Large Scale CVR Prediction through Dynamic Transfer Learning of Global and Local Features

This paper presents a combination of strategies for conversion rate (CVR) prediction deployed at the Yahoo! demand side platform (DSP) Brightroll, targeting at modeling extremely high dimensional, sparse data with limited human intervention. We propose a novel probabilistic generative model by tightly integrating components of natural language processing, dynamic transfer learning and scalable prediction, named Dynamic Transfer Learning with Reinforced W ord M odeling (a.k.a. Trans-RWM ) to predict user conversion rates. Our model is based on assumptions that: on a higher level, information can be transferable between related campaigns; on a lower level, users who searched similar contents or browsed similar pages would have a higher probability of sharing similar latent purchase interests.
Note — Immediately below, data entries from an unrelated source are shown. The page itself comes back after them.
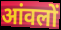
आंवलों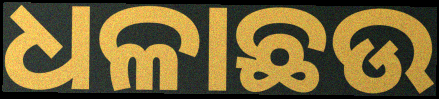
ଧଳାଛଉ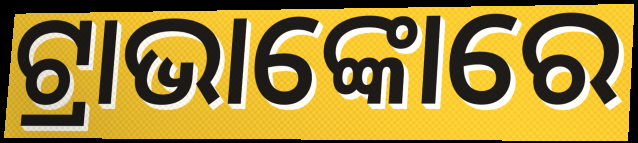
ଟ୍ରାଭାଙ୍କୋରେ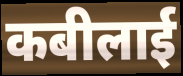
कबीलाईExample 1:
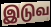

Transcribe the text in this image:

இடுவ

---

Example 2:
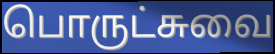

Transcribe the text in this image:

பொருட்சுவை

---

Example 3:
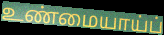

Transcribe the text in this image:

உண்மையாய்ப்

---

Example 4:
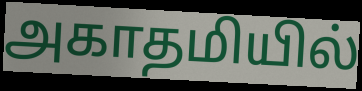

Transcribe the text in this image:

அகாதமியில்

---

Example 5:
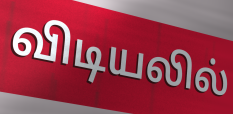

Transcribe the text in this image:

விடியலில்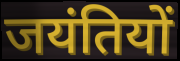
जयंतियों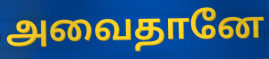
அவைதானே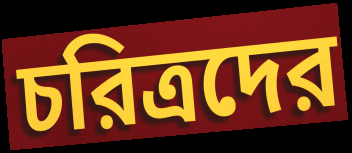
চরিত্রদের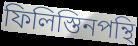
ফিলিস্তিনপন্থি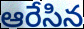
ఆరేసినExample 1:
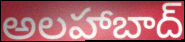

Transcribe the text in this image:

అలహాబాద్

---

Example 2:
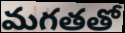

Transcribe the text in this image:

మగతతో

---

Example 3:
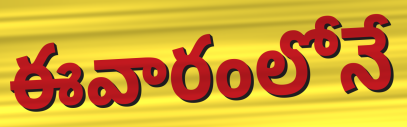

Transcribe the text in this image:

ఈవారంలోనే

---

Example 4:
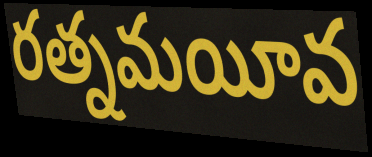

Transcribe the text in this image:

రత్నమయీవ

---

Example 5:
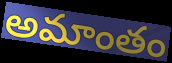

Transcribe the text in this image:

అమాంతంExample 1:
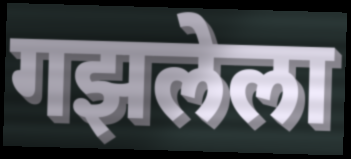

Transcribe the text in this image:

गझलेला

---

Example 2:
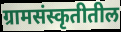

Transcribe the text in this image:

ग्रामसंस्कृतीतील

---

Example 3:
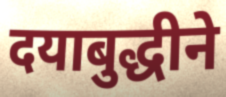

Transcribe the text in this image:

दयाबुद्धीने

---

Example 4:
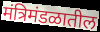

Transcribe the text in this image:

मंत्रिमंडळातील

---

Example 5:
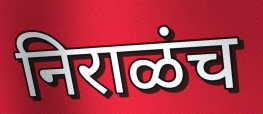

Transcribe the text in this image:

निराळंच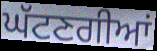
ਘੱਟਣਗੀਆਂ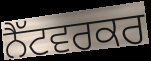
ਨੈੱਟਵਰਕਰ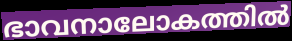
ഭാവനാലോകത്തിൽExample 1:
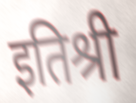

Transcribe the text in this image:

इतिश्री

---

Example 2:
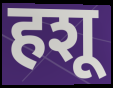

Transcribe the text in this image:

हशू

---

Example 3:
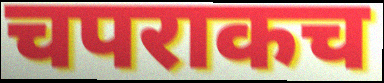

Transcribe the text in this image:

चपराकच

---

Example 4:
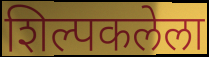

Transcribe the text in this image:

शिल्पकलेला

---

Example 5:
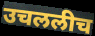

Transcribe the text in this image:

उचललीचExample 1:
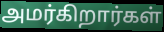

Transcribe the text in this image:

அமர்கிறார்கள்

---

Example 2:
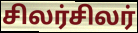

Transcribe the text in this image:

சிலர்சிலர்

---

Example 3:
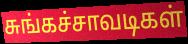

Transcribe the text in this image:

சுங்கச்சாவடிகள்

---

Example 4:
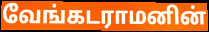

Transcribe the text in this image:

வேங்கடராமனின்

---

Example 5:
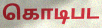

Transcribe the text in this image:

கொடிபட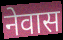
नेवासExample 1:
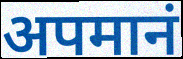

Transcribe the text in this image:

अपमानं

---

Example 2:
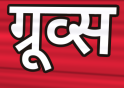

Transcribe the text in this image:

ग्रूव्स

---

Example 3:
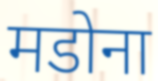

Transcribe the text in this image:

मडोना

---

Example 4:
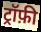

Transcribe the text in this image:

ट्रॉफ़ी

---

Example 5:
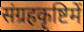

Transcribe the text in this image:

संग्रहकृष्टिमें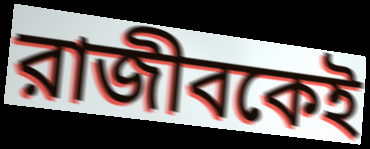
রাজীবকেই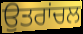
ਉਤਰਾਂਚਲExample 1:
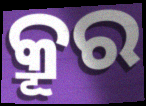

Novelties of this framework include (i) A novel natural language modeling specifically tailored for semantic inputs of CVR prediction; (ii) A Bayesian transfer learning model to dynamically transfer the knowledge from source to the future target ; (iii) An automatic new updating rule with adaptive regularization using Stochastic Gradient Monte Carlo to support the efficient updating of Trans-RWM in high-dimensional and sparse data. We demonstrate that on Brightroll our framework can effectively discriminate extremely rare events in terms of their conversion propensity.